[Job 1]:
Output the lines of the records from the line containing "Approximately how many" through the end of the records, inclusive, copying them exactly.
*** Opening of Text ***
The word "validation" appears once in the GradeDec.Net 2017 User's Manual in Section 5.1, which is given below.


"This page possesses a number of features that let you easily visualize data and quickly develop probability distributions that best reflect available information and judgments on operations, future developments and social costs. These features include:



Ease of navigation among variables


Instant viewing of statistics and charts


Instant validation and saving of ranges"

We couldn't find any other reference to the validation of the GradeDec model in the GradeDec documentation.


Regarding the use of validation approaches in USDOT Accident Prediction and Severity model since 1987.

We found the following five articles related to the USDOT Accident Prediction and Severity model that were published in 1979, 1982, 1986, 1987, and 1987 respectively.

1.

Rail-highway crossing hazard prediction: research results. Available at https://rosap.ntl.bts.gov/view/dot/8584
2.

Summary of the Department of Transportation Rail-Highway Crossing Accident Prediction Formulas and Resource Model. Available at https://rosap.ntl.bts.gov/view/dot/11643
3.
*** Close of Text ***
*** Opening of Records provided ***
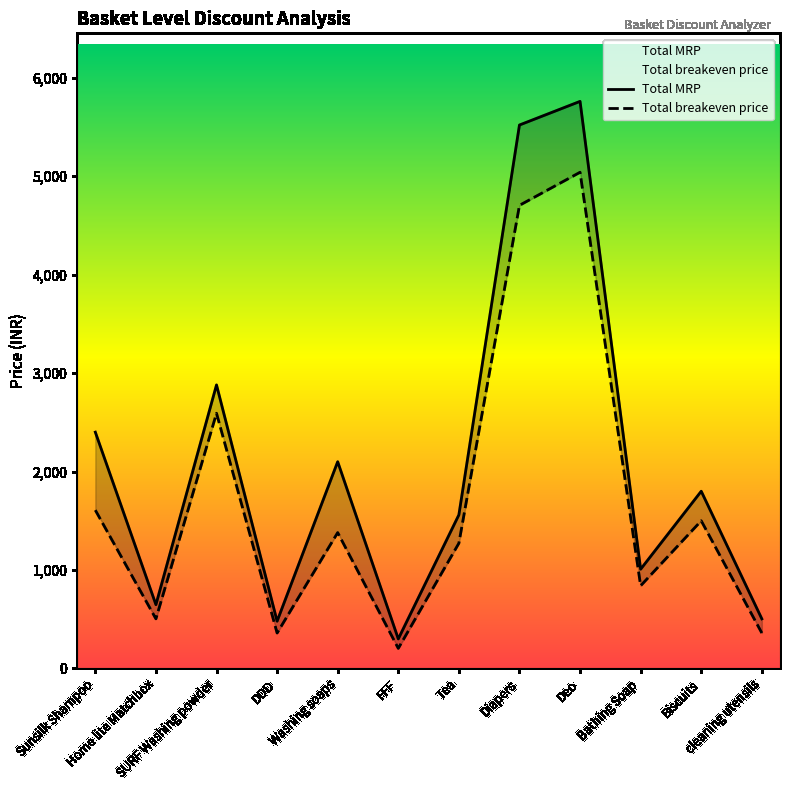

What is the difference between the highest and lowest values at Tea?

288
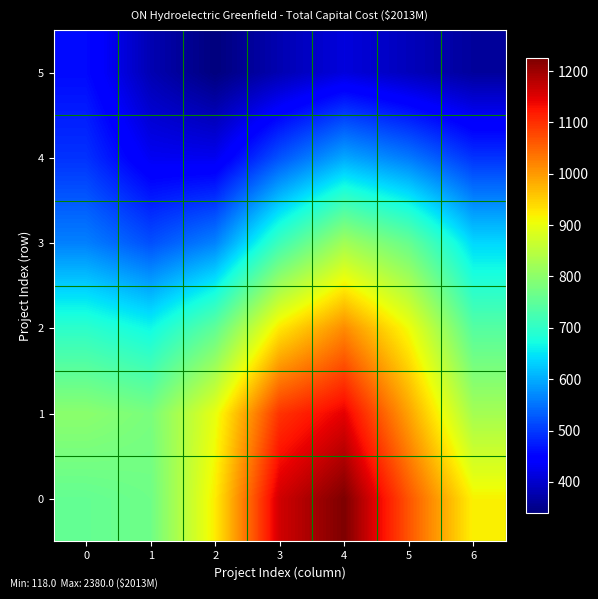

How many distinct data groups are displayed?

6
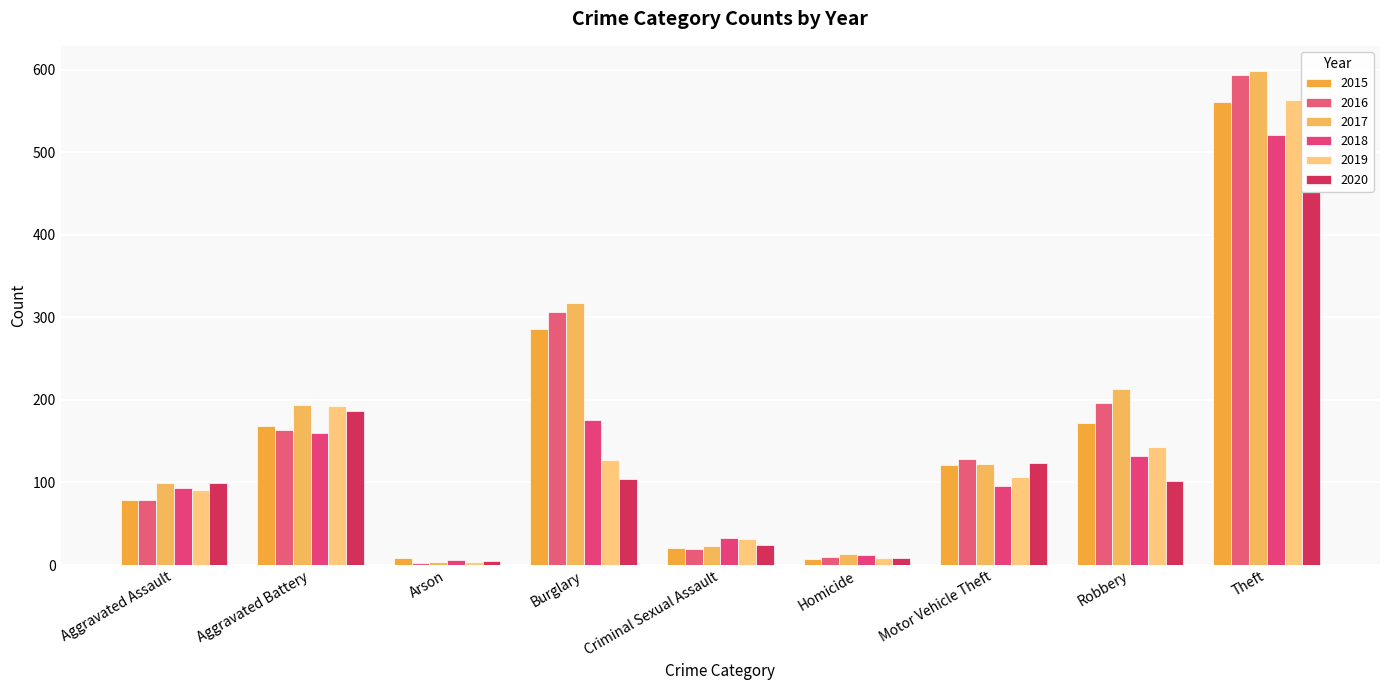

What is the difference between the maximum and minimum values in the 2018 series?

515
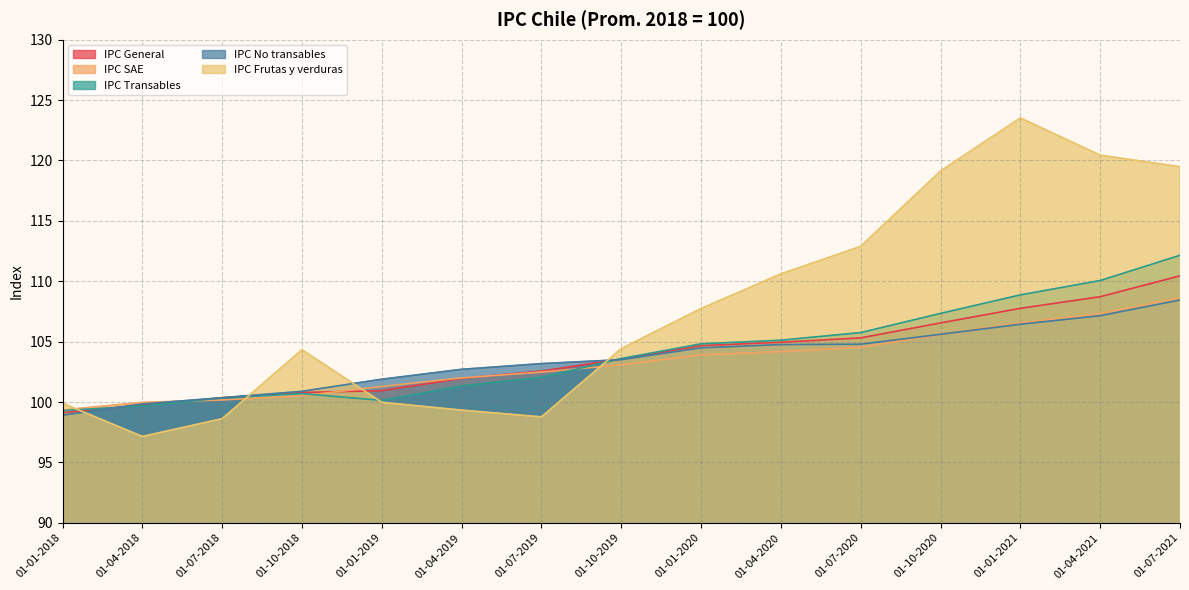

Which category has the lowest value in the IPC Transables series?

01-01-2018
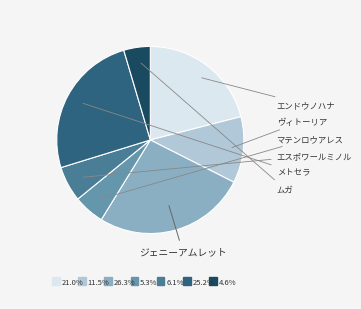

Is there any slice that represents more than half of the pie?

No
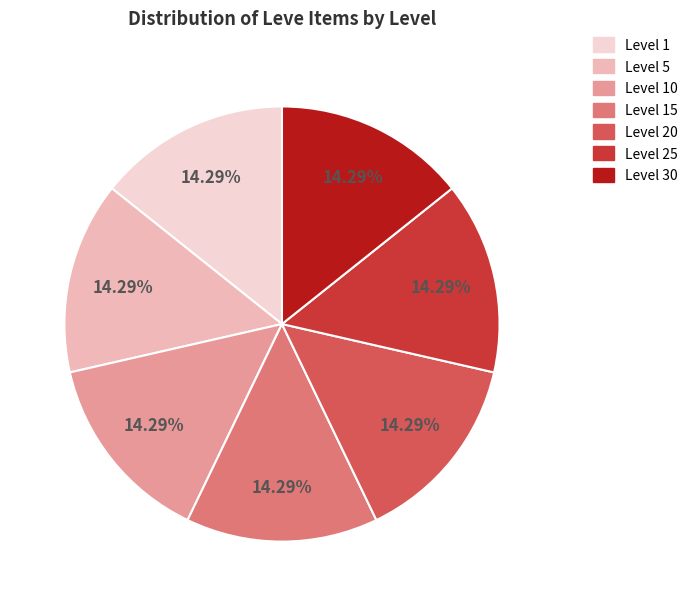

Approximately how many times larger is the value at Level 1 compared to Level 20?

1.0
*** Close of Records provided ***
[Job 2]:
Translate this sentence from the text on model validation into Spanish: "We couldn't find any other reference to the validation of the GradeDec model in the GradeDec documentation."

[Answer 1]:
Approximately how many times larger is the value at Level 1 compared to Level 20?

1.0

[Answer 2]:
No pudimos encontrar ninguna otra referencia a la validación del modelo GradeDec en la documentación de GradeDec.